Before interning abroad, Darcy had worked a few different places and had other internships, but hadn’t done anything that she could visualize as a career. It was in Dublin that she found the chance to explore her desired career field.
Darcy was placed with a local radio station where she got to produce and design shows and conduct interviews. For this University of Maryland student, it was a dream come true; she was finally getting the experience she had always wanted while gaining creativity, originality, and initiative skills.
After her internship, Darcy returned to the University of Maryland to continue her education. In the spring of 2012, Darcy graduated with a dual degree in communications and psychology, and one month later found a job.
After graduation Darcy worked in advertising agencies in and around New York City. After only a few years, Darcy worked in her way into a VP position at the first agency to focus on emotional technology.
Being sensitive to others’ needs and posing a good-natured attitude. Preferring to work as a team and understanding others’ reactions.
Decades of research have proven that emotional intelligence is a crucial skill that sets students and young professionals apart from their peers. WEF breaks down emotional intelligence into two competencies: personal competence and social competence.
Personal competence focus on your interactions with people and how you handle your own emotions. Whereas social competence is all about understanding other peoples’ emotions in order to build stronger relationships.
Some people may be born more emotionally intelligent than others, but it's also a skill that can be improved and acquired over time. Emotional intelligence was one of the top three skills for nearly 40% of alumni including Jaclyn T.
Jaclyn T. - Towson University
During the summer leading into her senior year, Jaclyn T. traveled to London for her marketing internship. The Towson University student was placed with an integrated communications company in the heart of London.
Jaclyn got hands-on experience writing press releases for major clients including Huggies, Smiggle, and others. She also got to work with major UK newspapers for product placement. It was working with clients and understanding their needs that allowed Jaclyn to hone her emotional intelligence skills.
Paired with a business degree from Towson University, an international internship became the foundation of Jaclyn’s career.

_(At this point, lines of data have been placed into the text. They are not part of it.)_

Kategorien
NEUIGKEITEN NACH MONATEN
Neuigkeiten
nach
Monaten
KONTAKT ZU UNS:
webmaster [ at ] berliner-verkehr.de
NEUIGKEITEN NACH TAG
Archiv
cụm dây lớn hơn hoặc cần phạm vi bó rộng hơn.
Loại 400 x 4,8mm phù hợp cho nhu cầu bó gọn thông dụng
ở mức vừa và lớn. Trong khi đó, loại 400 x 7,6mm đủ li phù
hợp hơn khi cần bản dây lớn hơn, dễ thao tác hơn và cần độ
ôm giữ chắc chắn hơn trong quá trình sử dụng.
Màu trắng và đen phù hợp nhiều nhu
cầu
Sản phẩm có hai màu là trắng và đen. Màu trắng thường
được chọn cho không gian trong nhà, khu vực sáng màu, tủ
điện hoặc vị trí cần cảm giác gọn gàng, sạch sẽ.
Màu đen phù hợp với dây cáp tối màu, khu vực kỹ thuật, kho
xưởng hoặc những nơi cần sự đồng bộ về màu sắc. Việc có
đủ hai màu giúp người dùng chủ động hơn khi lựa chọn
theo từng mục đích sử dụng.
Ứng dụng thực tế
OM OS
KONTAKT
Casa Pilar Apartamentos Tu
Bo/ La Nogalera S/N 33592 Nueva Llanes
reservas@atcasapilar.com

It was only a few short months after graduation that Jaclyn started working at NewDay USA.
A few years into her career Jaclyn ended up at USI Insurance Services and worked her way up into a management position.

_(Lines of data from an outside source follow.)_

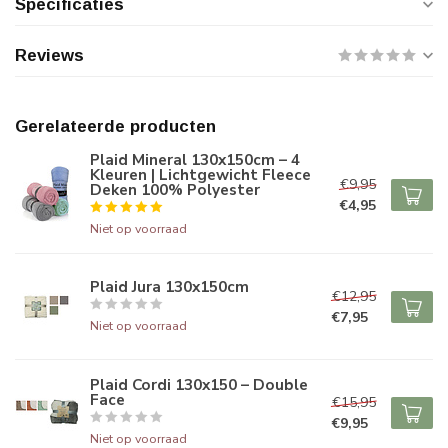
Specificaties
Reviews
Gerelateerde producten
Plaid Mineral 130x150cm – 4
Kleuren | Lichtgewicht Fleece
€9,95
Deken 100% Polyester
€4,95
Niet op voorraad
Plaid Jura 130x150cm
€12,95
€7,95
Niet op voorraad
Plaid Cordi 130x150 – Double
Face
€15,95
€9,95
Niet op voorraad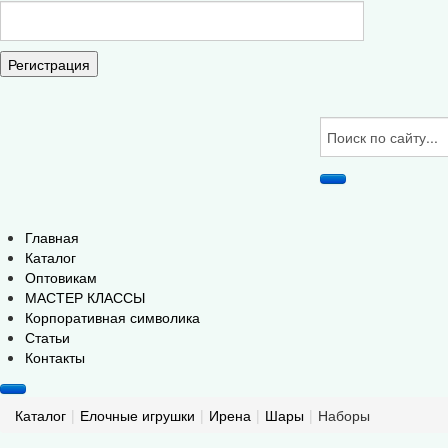
Регистрация
Главная
Каталог
Оптовикам
МАСТЕР КЛАССЫ
Корпоративная символика
Статьи
Контакты
Каталог
|
Елочные игрушки
|
Ирена
|
Шары
|
Наборы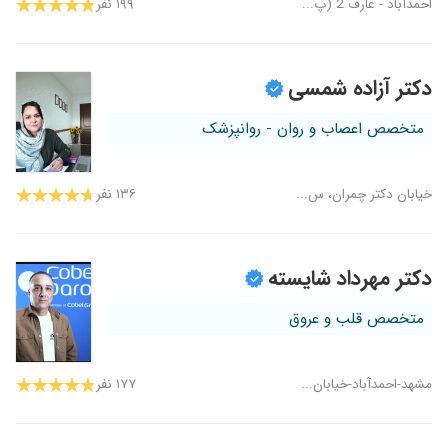
احمدآباد - عارف 2 (پ...
۱۹۹ نفر
دکتر آزاده شمسی
متخصص اعصاب و روان - روانپزشک
خیابان دکتر چمران، س...
۱۳۶ نفر
دکتر مهرداد شایسته
متخصص قلب و عروق
مشهد-احمدآباد-خیابان...
۱۷۷ نفر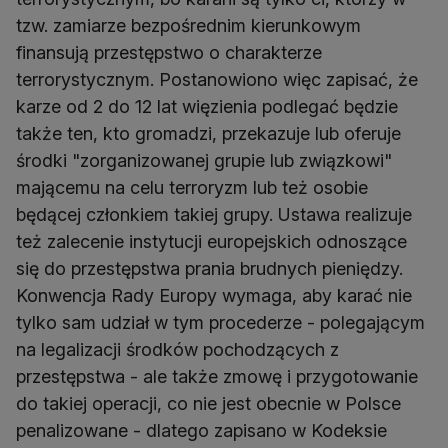
tzw. zamiarze bezpośrednim kierunkowym
finansują przestępstwo o charakterze
terrorystycznym. Postanowiono więc zapisać, że
karze od 2 do 12 lat więzienia podlegać będzie
także ten, kto gromadzi, przekazuje lub oferuje
środki "zorganizowanej grupie lub związkowi"
mającemu na celu terroryzm lub też osobie
będącej członkiem takiej grupy. Ustawa realizuje
też zalecenie instytucji europejskich odnoszące
się do przestępstwa prania brudnych pieniędzy.
Konwencja Rady Europy wymaga, aby karać nie
tylko sam udział w tym procederze - polegającym
na legalizacji środków pochodzących z
przestępstwa - ale także zmowę i przygotowanie
do takiej operacji, co nie jest obecnie w Polsce
penalizowane - dlatego zapisano w Kodeksie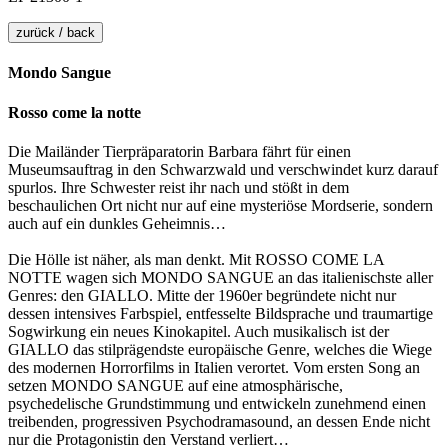
zurück / back
Mondo Sangue
Rosso come la notte
Die Mailänder Tierpräparatorin Barbara fährt für einen
Museumsauftrag in den Schwarzwald und verschwindet kurz darauf
spurlos. Ihre Schwester reist ihr nach und stößt in dem
beschaulichen Ort nicht nur auf eine mysteriöse Mordserie, sondern
auch auf ein dunkles Geheimnis…
Die Hölle ist näher, als man denkt. Mit ROSSO COME LA
NOTTE wagen sich MONDO SANGUE an das italienischste aller
Genres: den GIALLO. Mitte der 1960er begründete nicht nur
dessen intensives Farbspiel, entfesselte Bildsprache und traumartige
Sogwirkung ein neues Kinokapitel. Auch musikalisch ist der
GIALLO das stilprägendste europäische Genre, welches die Wiege
des modernen Horrorfilms in Italien verortet. Vom ersten Song an
setzen MONDO SANGUE auf eine atmosphärische,
psychedelische Grundstimmung und entwickeln zunehmend einen
treibenden, progressiven Psychodramasound, an dessen Ende nicht
nur die Protagonistin den Verstand verliert…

Statistics prove the Global Experiences’ alumni on average get hired three months after graduation. While students without international experience end up waiting six months to a year before finding employment in their career field.
International experience not only stands out on a resume but also shows employers that candidates have the original ideas and skills they’re looking for. Through professional hands-on experience and culture immersion, an international internship teaches students and young professionals many of the top skills an emerging workforce needs.